Write out nothing but the lines from the first line of the entries below through the line with "Page size: 1241x1754."; no pictures go in.

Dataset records
*** Block opens ***

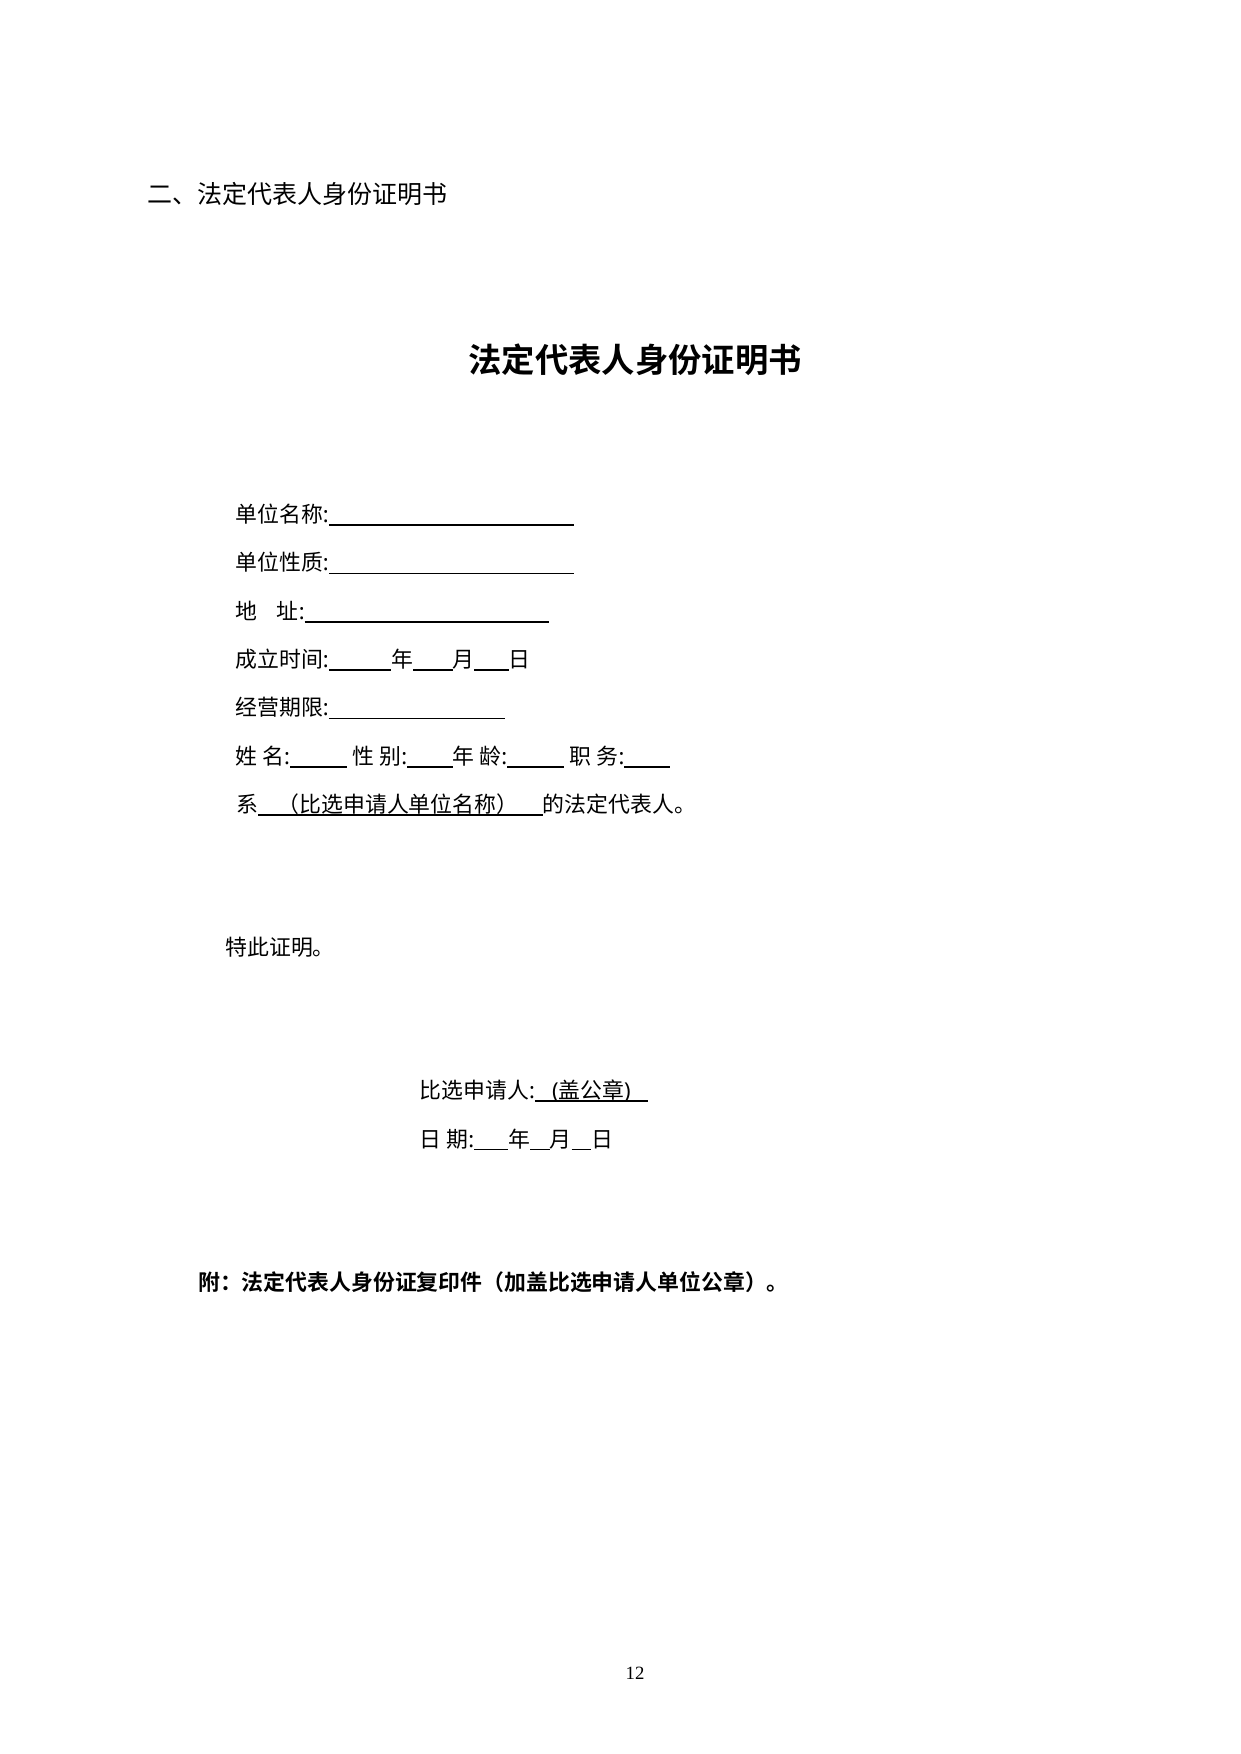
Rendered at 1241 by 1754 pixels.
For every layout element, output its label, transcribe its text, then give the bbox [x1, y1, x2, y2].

text 特此证明。 [148, 930, 1122, 962]
text 比选申请人: (盖公章) [260, 1073, 1122, 1105]
text 二、法定代表人身份证明书 [148, 161, 1122, 226]
text 附：法定代表人身份证复印件（加盖比选申请人单位公章）。 [148, 1264, 1122, 1297]
text 单位性质: [148, 545, 1122, 577]
text 成立时间: 年 月 日 [148, 642, 1122, 674]
text 日 期: 年 月 日 [260, 1121, 1122, 1154]
text 姓 名: 性 别: 年 龄: 职 务: [148, 738, 1122, 771]
text 法定代表人身份证明书 [148, 326, 1122, 391]
text 单位名称: [148, 497, 1122, 529]
text 系 （比选申请人单位名称） 的法定代表人。 [148, 787, 1122, 819]
text 经营期限: [148, 690, 1122, 722]
text 地 址: [148, 593, 1122, 626]
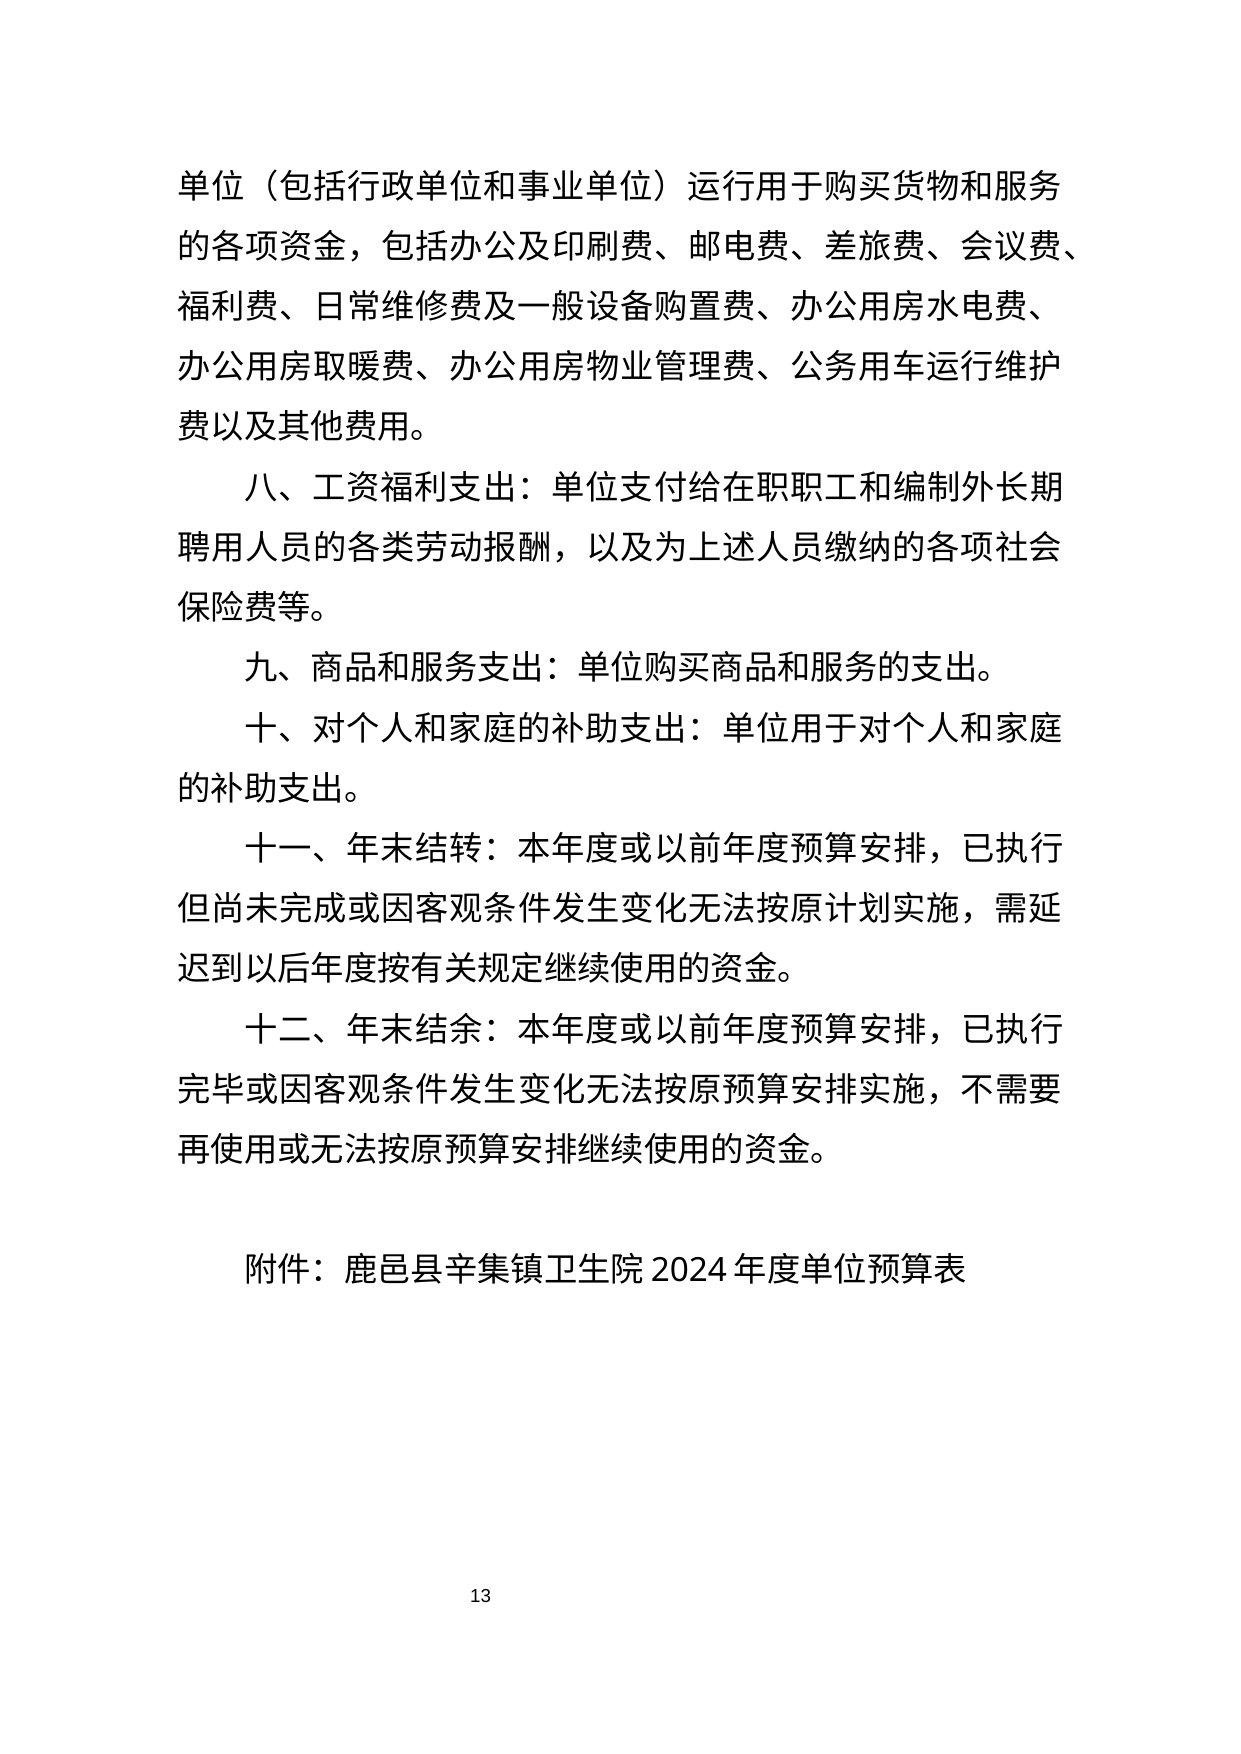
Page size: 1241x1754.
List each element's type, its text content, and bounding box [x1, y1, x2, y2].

text 十、对个人和家庭的补助支出：单位用于对个人和家庭的补助支出。 [177, 692, 1063, 812]
text 十一、年末结转：本年度或以前年度预算安排，已执行但尚未完成或因客观条件发生变化无法按原计划实施，需延迟到以后年度按有关规定继续使用的资金。 [177, 812, 1063, 993]
text 八、工资福利支出：单位支付给在职职工和编制外长期聘用人员的各类劳动报酬，以及为上述人员缴纳的各项社会保险费等。 [177, 451, 1063, 632]
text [177, 150, 1063, 451]
text 附件：鹿邑县辛集镇卫生院2024年度单位预算表 [177, 1234, 1063, 1294]
text 九、商品和服务支出：单位购买商品和服务的支出。 [177, 632, 1063, 692]
text 十二、年末结余：本年度或以前年度预算安排，已执行完毕或因客观条件发生变化无法按原预算安排实施，不需要再使用或无法按原预算安排继续使用的资金。 [177, 993, 1063, 1173]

*** Block closes ***

RESPONSE BELOW:
Rendered at 1241 by 1754 pixels.
For every layout element, output its label, transcribe its text, then give the bbox [x1, y1, x2, y2].

text 特此证明。 [148, 930, 1122, 962]
text 比选申请人: (盖公章) [260, 1073, 1122, 1105]
text 二、法定代表人身份证明书 [148, 161, 1122, 226]
text 附：法定代表人身份证复印件（加盖比选申请人单位公章）。 [148, 1264, 1122, 1297]
text 单位性质: [148, 545, 1122, 577]
text 成立时间: 年 月 日 [148, 642, 1122, 674]
text 日 期: 年 月 日 [260, 1121, 1122, 1154]
text 姓 名: 性 别: 年 龄: 职 务: [148, 738, 1122, 771]
text 法定代表人身份证明书 [148, 326, 1122, 391]
text 单位名称: [148, 497, 1122, 529]
text 系 （比选申请人单位名称） 的法定代表人。 [148, 787, 1122, 819]
text 经营期限: [148, 690, 1122, 722]
text 地 址: [148, 593, 1122, 626]
Page size: 1241x1754.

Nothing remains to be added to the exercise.